I borrowed the same book from the school library every week, until the librarian finally put her foot down. I don’t know if she wanted others to be able to enjoy the book, or she was just a proponent of children having a wide exposure to literature, but I was banned from signing out D’Aulaires’ Book of Greek Myths.
Without that book, I might never have experienced the canon of a classical education.* The Hannigan household was solidly blue-collar, evangelical protestant, and non-intellectual. Private schools didn’t exist as an option. I would never learn Latin, or Greek, and didn’t know anyone who had. But I had this huge, colorful book at my fingertips. From the Greek myths, I jumped quickly into their plagiarized versions in Rome, and then swung wildly north to frost giants and Asgard. Through these children’s texts, doors opened that led to understanding ancient history, grasping philosophy, and even failing at reading James Joyce.

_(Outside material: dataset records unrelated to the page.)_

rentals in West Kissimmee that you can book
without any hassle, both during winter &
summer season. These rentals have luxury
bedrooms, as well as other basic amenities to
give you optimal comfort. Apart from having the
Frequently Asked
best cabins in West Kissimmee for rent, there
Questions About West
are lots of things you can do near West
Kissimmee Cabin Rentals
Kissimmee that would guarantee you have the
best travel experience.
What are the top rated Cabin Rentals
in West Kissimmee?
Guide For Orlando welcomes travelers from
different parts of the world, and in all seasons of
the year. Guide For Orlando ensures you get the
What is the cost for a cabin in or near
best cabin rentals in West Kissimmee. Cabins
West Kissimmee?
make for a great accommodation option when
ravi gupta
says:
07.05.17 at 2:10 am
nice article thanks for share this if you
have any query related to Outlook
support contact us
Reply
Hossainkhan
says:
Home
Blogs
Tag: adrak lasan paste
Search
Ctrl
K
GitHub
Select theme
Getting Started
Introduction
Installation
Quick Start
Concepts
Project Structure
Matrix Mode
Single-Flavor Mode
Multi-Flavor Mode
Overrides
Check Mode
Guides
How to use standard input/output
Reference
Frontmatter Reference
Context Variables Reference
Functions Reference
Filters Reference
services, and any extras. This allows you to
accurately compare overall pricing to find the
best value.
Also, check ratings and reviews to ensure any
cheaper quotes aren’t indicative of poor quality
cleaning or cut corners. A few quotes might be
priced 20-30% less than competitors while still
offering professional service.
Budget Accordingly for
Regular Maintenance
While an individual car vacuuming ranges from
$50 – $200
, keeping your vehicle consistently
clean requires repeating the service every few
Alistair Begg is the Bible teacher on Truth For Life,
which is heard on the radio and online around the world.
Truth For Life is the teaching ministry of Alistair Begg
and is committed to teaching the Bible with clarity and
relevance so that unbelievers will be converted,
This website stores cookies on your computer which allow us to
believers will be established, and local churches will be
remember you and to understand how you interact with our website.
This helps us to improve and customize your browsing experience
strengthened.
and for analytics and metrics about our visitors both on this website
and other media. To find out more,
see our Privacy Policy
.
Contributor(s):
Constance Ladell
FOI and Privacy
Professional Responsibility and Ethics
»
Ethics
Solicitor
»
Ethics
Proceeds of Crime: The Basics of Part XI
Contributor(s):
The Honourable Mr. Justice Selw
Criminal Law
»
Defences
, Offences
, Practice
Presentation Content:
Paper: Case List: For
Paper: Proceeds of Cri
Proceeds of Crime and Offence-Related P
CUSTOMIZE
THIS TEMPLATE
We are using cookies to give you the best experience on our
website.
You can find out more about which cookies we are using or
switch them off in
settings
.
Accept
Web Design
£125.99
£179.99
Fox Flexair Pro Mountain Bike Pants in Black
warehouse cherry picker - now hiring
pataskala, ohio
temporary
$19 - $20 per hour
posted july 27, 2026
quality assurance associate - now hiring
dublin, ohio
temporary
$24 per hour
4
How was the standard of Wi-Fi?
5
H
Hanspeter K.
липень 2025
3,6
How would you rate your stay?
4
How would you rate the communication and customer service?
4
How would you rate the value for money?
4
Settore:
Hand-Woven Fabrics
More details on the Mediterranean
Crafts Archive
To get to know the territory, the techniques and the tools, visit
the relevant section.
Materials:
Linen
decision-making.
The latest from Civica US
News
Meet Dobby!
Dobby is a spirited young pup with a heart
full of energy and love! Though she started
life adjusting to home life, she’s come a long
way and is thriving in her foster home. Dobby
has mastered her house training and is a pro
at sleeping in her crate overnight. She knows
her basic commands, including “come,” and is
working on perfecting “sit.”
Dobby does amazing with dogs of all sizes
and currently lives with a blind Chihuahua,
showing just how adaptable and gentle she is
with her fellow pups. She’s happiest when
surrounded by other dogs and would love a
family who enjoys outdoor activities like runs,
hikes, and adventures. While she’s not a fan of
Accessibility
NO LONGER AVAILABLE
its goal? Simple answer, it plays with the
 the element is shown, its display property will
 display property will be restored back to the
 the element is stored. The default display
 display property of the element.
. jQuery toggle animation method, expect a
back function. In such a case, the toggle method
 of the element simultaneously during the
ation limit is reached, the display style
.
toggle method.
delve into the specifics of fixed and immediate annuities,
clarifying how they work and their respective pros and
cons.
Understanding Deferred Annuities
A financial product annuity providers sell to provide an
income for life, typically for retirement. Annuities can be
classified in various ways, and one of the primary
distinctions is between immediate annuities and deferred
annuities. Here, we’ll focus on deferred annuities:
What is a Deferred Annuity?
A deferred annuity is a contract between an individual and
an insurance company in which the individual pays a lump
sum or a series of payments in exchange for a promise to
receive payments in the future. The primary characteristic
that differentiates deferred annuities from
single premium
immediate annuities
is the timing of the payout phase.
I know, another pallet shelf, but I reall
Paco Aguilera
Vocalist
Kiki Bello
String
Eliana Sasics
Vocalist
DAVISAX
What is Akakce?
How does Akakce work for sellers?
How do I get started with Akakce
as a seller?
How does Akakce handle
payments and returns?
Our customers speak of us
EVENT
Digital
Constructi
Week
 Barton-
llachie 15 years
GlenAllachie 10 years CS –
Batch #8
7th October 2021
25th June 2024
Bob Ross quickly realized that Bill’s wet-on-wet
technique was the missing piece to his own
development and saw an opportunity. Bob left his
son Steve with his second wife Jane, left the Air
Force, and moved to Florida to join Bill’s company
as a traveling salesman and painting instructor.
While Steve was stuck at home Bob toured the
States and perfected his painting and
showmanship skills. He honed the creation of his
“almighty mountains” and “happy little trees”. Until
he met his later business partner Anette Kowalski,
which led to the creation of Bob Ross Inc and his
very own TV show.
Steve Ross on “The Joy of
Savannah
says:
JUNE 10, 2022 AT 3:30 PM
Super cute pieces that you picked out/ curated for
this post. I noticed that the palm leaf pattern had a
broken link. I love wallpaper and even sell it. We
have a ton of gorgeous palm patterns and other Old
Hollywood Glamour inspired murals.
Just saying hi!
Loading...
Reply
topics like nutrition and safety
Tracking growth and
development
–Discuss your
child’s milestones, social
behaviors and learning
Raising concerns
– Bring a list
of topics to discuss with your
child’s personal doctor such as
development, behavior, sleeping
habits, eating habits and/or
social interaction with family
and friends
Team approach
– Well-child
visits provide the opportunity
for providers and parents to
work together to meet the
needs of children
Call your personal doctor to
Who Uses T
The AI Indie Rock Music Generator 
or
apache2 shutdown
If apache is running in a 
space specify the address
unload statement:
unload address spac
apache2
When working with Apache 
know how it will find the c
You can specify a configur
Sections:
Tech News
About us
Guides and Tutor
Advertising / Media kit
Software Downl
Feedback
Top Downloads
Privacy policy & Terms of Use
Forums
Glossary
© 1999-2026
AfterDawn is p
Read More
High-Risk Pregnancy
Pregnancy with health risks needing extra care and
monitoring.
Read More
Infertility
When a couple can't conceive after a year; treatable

I am drawn to the mythic, even as I am repulsed by religion. I sense the possibility of dryads in the oaks surrounding my house, and while waiting for Rufus’s nightly rituals, I think about them, and offer thanks for shade and comfort.
* I also have to say here that the King James Version of the Bible saved my ass in any English Lit class concerning texts predating the 19th century. It is perhaps the only silver lining to having grown up among the Bible-beaters that I absorbed the patterns of that language like a sponge.